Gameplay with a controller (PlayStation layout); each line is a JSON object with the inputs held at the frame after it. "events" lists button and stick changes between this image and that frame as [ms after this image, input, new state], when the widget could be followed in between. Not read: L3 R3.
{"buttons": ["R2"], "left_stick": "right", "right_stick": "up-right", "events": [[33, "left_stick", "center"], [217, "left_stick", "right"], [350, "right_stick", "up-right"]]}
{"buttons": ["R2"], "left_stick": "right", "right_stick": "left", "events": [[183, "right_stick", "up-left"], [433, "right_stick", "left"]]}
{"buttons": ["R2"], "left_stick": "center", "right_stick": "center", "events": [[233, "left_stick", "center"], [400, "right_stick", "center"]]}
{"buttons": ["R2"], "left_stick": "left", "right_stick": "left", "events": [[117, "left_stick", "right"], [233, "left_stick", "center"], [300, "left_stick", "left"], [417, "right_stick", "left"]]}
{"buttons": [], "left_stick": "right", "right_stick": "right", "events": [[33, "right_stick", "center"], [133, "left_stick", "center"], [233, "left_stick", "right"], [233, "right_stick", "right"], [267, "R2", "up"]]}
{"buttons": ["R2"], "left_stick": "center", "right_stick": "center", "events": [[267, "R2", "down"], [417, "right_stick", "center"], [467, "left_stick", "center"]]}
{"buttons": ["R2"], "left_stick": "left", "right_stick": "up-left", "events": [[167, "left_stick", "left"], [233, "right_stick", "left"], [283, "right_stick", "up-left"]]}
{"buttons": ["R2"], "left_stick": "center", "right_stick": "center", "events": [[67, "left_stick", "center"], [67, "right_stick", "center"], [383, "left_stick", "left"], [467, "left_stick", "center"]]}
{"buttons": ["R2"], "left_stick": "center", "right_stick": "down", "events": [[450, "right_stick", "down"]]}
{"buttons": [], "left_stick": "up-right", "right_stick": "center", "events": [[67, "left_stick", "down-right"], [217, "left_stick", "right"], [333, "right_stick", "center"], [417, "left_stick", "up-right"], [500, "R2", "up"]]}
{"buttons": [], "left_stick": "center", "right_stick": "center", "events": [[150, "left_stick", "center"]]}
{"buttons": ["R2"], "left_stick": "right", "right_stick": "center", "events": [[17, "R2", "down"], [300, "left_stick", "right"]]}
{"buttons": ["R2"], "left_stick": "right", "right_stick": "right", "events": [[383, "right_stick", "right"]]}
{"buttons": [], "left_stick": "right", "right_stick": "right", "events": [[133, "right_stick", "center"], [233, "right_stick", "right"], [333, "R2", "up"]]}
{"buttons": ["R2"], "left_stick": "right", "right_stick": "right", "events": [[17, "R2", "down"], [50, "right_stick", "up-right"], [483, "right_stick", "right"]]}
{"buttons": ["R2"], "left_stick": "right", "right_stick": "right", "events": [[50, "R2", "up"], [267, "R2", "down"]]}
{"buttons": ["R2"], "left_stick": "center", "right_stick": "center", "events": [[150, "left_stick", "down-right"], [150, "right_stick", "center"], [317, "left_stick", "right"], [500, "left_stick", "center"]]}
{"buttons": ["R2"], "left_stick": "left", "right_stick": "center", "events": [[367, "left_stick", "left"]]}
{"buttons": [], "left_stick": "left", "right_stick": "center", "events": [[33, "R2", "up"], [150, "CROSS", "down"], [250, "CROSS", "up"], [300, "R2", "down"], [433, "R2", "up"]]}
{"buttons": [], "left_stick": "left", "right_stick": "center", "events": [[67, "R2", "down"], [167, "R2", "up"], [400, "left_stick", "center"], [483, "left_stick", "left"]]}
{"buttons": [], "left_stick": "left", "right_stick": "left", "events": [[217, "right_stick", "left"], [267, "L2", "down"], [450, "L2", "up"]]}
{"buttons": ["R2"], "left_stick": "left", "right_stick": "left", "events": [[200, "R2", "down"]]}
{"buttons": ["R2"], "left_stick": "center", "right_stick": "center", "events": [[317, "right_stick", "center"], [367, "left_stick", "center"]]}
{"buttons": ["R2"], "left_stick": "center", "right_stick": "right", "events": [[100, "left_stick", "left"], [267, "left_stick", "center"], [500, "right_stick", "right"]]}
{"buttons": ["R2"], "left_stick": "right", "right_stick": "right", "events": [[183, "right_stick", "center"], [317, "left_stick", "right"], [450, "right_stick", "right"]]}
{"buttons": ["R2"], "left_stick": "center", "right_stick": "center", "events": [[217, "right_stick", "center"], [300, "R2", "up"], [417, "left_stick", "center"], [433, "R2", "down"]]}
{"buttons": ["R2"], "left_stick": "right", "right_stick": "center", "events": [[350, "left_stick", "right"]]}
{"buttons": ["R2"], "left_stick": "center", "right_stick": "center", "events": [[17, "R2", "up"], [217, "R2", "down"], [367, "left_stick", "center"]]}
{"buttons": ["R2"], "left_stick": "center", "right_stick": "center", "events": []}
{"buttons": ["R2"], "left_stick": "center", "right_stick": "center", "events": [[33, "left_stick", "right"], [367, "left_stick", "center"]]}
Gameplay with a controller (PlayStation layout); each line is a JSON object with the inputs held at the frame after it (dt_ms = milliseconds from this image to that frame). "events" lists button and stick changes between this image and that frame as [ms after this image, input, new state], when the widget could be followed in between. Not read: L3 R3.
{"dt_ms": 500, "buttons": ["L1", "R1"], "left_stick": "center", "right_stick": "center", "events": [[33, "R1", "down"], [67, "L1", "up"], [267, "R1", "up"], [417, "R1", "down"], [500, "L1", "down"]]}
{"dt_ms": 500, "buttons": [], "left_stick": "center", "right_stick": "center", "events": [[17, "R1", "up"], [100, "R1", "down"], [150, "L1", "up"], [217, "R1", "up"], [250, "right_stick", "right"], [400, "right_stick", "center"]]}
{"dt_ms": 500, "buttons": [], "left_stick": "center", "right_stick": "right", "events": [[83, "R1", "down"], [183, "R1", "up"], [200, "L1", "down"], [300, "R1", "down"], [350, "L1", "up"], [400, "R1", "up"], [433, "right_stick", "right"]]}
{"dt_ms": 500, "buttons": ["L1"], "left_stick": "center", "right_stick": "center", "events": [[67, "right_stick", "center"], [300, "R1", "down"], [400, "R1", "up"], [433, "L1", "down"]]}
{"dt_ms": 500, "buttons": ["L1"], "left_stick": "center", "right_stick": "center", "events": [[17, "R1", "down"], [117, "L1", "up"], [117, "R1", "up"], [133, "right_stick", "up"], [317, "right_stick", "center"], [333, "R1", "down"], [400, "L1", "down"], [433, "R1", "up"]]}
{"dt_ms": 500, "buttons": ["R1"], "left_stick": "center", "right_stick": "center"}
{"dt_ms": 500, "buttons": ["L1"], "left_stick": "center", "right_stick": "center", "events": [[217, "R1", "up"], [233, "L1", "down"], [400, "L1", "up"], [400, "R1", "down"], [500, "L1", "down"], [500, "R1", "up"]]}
□ □ □ □
» Exercise aim: Go through the material above, and wherever a line contains the string "layout", return it.

» Problem solution:
Gameplay with a controller (PlayStation layout); each line is a JSON object with the inputs held at the frame after it. "events" lists button and stick changes between this image and that frame as [ms after this image, input, new state], when the widget could be followed in between. Not read: L3 R3.
Gameplay with a controller (PlayStation layout); each line is a JSON object with the inputs held at the frame after it (dt_ms = milliseconds from this image to that frame). "events" lists button and stick changes between this image and that frame as [ms after this image, input, new state], when the widget could be followed in between. Not read: L3 R3.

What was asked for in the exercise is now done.